Leonard (Lenny) Lipton (born May 18, 1940, Brooklyn, New York) is an author, filmmaker and inventor. At age 19, Lipton wrote the poem that became the basis for the lyrics to the song "Puff the Magic Dragon". He went on to write books on independent filmmaking and become a pioneer in the field of projected three-dimensional imagery. His technology is used to show 3D films on more than 25,000 theater screens worldwide.
May 18, 1940|
Brooklyn, New York
|Occupation||Inventor, author, experimental filmmaker, lyricist|
|Known for||"Puff, the Magic Dragon", 3D display technology|
Lipton majored in physics at Cornell University after starting out in electrical engineering. A self-described "mediocre student", he only excelled once he found a field he loved. Lipton now urges schools to be more "accepting of eccentric people with a different point of view because we are the people who make the difference."
Lipton was 19 when he wrote the poem that was adapted into the lyrics for the 1963 song "Puff the Magic Dragon", performed by Peter Paul and Mary. His inspiration was a 1936 Ogden Nash poem, "A Tale of Custard the Dragon". "Pirates and dragons, back then, were common interests in stories for boys," Lipton said. "The Puff story is really just a lot like Peter Pan.” Lipton has spent years denying that the song was about marijuana and believes that the myth was created by New York columnist Dorothy Kilgallen.
In the 1960s, Lipton shot several experimental films on 16 mm stock, most with running times of less than 10 minutes. The best known, Let a Thousand Parks Bloom, a 27-minute film about Berkeley's People's Park, played in the at the Tate Liverpool Museum and the Whitney Museum of American Art. The following decade, he wrote two books on technologies and methods for independent filmmakers: The Super 8 Book (1975) and Independent Film Making (1979). Lipton on Filmmaking, a compendium of his magazine writings, was also published in 1979.

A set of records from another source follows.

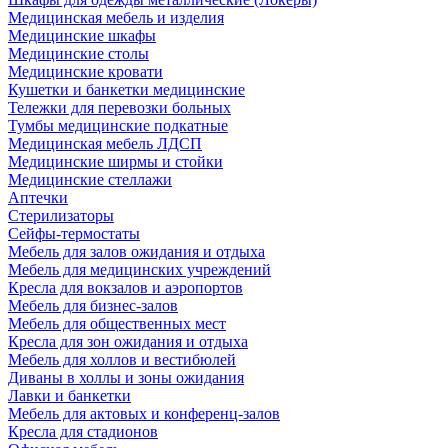
Медицинская мебель и изделия
Медицинские шкафы
Медицинские столы
Медицинские кровати
Кушетки и банкетки медицинские
Тележки для перевозки больных
Тумбы медицинские подкатные
Медицинская мебель ЛДСП
Медицинские ширмы и стойки
Медицинские стеллажи
Аптечки
Стерилизаторы
Сейфы-термостаты
Мебель для залов ожидания и отдыха
Мебель для медицинских учреждений
Кресла для вокзалов и аэропортов
Мебель для бизнес-залов
Мебель для общественных мест
Кресла для зон ожидания и отдыха
Мебель для холлов и вестибюлей
Диваны в холлы и зоны ожидания
Лавки и банкетки
Мебель для актовых и конференц-залов
Кресла для стадионов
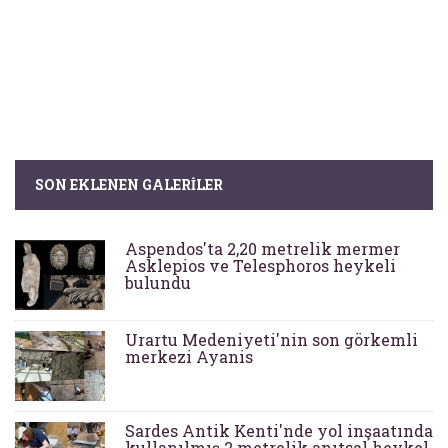
SON EKLENEN GALERILER
Aspendos'ta 2,20 metrelik mermer
Asklepios ve Telesphoros heykeli
bulundu
Urartu Medeniyeti'nin son görkemli
merkezi Ayanis
Sardes Antik Kenti'nde yol inşaatında
kullanılmış 2 metrelik anıtsal heykel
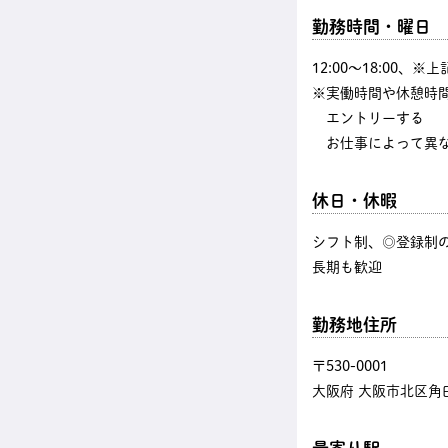
勤務時間・曜日
12:00〜18:00、
※実働時間や休憩時
エントリーする
お仕事によって異な
休日・休暇
シフト制、◎登録制の
長期も歓迎
勤務地住所
〒530-0001
大阪府 大阪市北区角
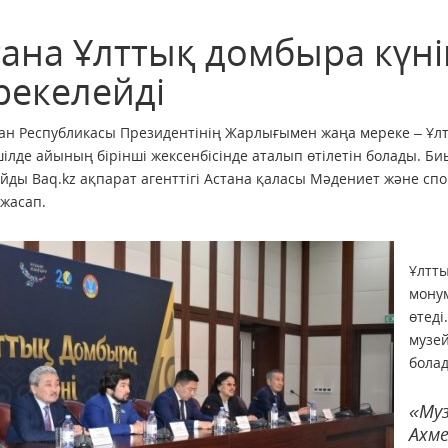
тана Ұлттық домбыра күні
рекелейді
ан Республикасы Президентінің Жарлығымен жаңа мереке – Ұлт
ілде айының бірінші жексенбісінде аталып өтілетін болады. Биы
йды Baq.kz ақпарат агенттігі Астана қаласы Мәдениет және с
 жасап.
Ұлтты
мону
өтеді
музей
бола
«Муз
Ахме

Lipton is a pioneer in the field of projected three-dimensional imagery and is one of the creators of the electronic stereoscopic display industry. His interest dates back to his childhood in New York where he attended movie palaces, with some films shown in 3D. He drew his own 3D comics using red and green crayons on tracing paper, which were viewed using primitive glasses constructed of cardboard tubes and magnifying lenses.
Royalties from "Puff the Magic Dragon" and Independent Filmmaking, which remained in print for 20 years, gave Lipton an independent income that allowed him to follow his interests. His career in stereoscopic display began to gel around 1972. In one early stint, he served as the "convergence setter" for the 1983 3D film Rottweiler: Dogs from Hell, determining for each shot the optimal distance separating the two camera lenses. Previewing a scene from the film, technical staff from Universal were impressed by the stereoscopic imagery, but little else.
He built a prototype of a flicker-free, field-sequential 3D display system and founded StereoGraphics Corporation in 1980 to fund development. The system worked by doubling the display rate of images, thereby overcoming a problem inherent in 3D motion picture projection, where each eye views only half the available images. In 1989, he patented the active ZScreen polarization filter which uses a circularly polarized liquid crystal filter placed in front of a projector, which can then display both the left and right halves of a stereo pair. After Real D Cinema acquired StereoGraphics in 2005, the technology became the basis for the RealD cinema system. As of 2017, the system was in use in more than 26,500 screens worldwide. Lipton was the chief technology officer at RealD until 2009, when he left to do independent consulting.
Lipton published his definitive treatment of the subject, Foundations of the Stereoscopic Cinema: A Study in Depth, in 1982. In 2011, the International 3D Society gave him its Century Award for Lifetime Achievement. As of 2015, he held 68 stereography-related patents.